Try it
Turn the data below into a numbered list with one line per item, dropping the blank lines.

The data
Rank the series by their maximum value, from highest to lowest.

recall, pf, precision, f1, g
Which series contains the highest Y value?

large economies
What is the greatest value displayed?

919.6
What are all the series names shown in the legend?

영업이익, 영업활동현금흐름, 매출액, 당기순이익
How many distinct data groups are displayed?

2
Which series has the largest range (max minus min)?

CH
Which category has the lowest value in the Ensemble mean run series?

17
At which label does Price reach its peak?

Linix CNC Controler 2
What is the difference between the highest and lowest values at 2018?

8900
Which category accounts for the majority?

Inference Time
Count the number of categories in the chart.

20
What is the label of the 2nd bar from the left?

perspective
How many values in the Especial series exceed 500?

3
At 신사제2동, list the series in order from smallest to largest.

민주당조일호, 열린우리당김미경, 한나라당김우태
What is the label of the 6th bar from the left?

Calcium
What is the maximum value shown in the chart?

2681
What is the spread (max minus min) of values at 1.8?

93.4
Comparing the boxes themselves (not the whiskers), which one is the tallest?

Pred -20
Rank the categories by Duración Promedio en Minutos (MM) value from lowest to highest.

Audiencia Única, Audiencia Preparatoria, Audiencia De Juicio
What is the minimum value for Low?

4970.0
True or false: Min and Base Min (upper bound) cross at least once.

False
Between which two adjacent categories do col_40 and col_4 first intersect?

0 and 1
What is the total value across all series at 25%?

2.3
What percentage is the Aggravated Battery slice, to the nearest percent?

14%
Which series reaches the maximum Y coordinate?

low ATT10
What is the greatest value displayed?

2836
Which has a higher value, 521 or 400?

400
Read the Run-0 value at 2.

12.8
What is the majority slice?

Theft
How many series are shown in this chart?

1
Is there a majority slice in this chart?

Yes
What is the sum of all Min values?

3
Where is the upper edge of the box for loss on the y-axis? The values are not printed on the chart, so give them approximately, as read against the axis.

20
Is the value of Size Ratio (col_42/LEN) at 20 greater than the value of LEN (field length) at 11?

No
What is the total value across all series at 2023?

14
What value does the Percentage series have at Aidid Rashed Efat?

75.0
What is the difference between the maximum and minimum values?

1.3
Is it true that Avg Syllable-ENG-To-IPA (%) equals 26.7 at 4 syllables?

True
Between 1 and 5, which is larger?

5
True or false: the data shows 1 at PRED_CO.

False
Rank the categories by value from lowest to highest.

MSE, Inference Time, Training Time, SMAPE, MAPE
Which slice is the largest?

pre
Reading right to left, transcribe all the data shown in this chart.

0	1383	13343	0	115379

Your response
1. Rank the series by their maximum value, from highest to lowest.
2. recall, pf, precision, f1, g
3. Which series contains the highest Y value?
4. large economies
5. What is the greatest value displayed?
6. 919.6
7. What are all the series names shown in the legend?
8. 영업이익, 영업활동현금흐름, 매출액, 당기순이익
9. How many distinct data groups are displayed?
10. 2
11. Which series has the largest range (max minus min)?
12. CH
13. Which category has the lowest value in the Ensemble mean run series?
14. 17
15. At which label does Price reach its peak?
16. Linix CNC Controler 2
17. What is the difference between the highest and lowest values at 2018?
18. 8900
19. Which category accounts for the majority?
20. Inference Time
21. Count the number of categories in the chart.
22. 20
23. What is the label of the 2nd bar from the left?
24. perspective
25. How many values in the Especial series exceed 500?
26. 3
27. At 신사제2동, list the series in order from smallest to largest.
28. 민주당조일호, 열린우리당김미경, 한나라당김우태
29. What is the label of the 6th bar from the left?
30. Calcium
31. What is the maximum value shown in the chart?
32. 2681
33. What is the spread (max minus min) of values at 1.8?
34. 93.4
35. Comparing the boxes themselves (not the whiskers), which one is the tallest?
36. Pred -20
37. Rank the categories by Duración Promedio en Minutos (MM) value from lowest to highest.
38. Audiencia Única, Audiencia Preparatoria, Audiencia De Juicio
39. What is the minimum value for Low?
40. 4970.0
41. True or false: Min and Base Min (upper bound) cross at least once.
42. False
43. Between which two adjacent categories do col_40 and col_4 first intersect?
44. 0 and 1
45. What is the total value across all series at 25%?
46. 2.3
47. What percentage is the Aggravated Battery slice, to the nearest percent?
48. 14%
49. Which series reaches the maximum Y coordinate?
50. low ATT10
51. What is the greatest value displayed?
52. 2836
53. Which has a higher value, 521 or 400?
54. 400
55. Read the Run-0 value at 2.
56. 12.8
57. What is the majority slice?
58. Theft
59. How many series are shown in this chart?
60. 1
61. Is there a majority slice in this chart?
62. Yes
63. What is the sum of all Min values?
64. 3
65. Where is the upper edge of the box for loss on the y-axis? The values are not printed on the chart, so give them approximately, as read against the axis.
66. 20
67. Is the value of Size Ratio (col_42/LEN) at 20 greater than the value of LEN (field length) at 11?
68. No
69. What is the total value across all series at 2023?
70. 14
71. What value does the Percentage series have at Aidid Rashed Efat?
72. 75.0
73. What is the difference between the maximum and minimum values?
74. 1.3
75. Is it true that Avg Syllable-ENG-To-IPA (%) equals 26.7 at 4 syllables?
76. True
77. Between 1 and 5, which is larger?
78. 5
79. True or false: the data shows 1 at PRED_CO.
80. False
81. Rank the categories by value from lowest to highest.
82. MSE, Inference Time, Training Time, SMAPE, MAPE
83. Which slice is the largest?
84. pre
85. Reading right to left, transcribe all the data shown in this chart.
86. 0	1383	13343	0	115379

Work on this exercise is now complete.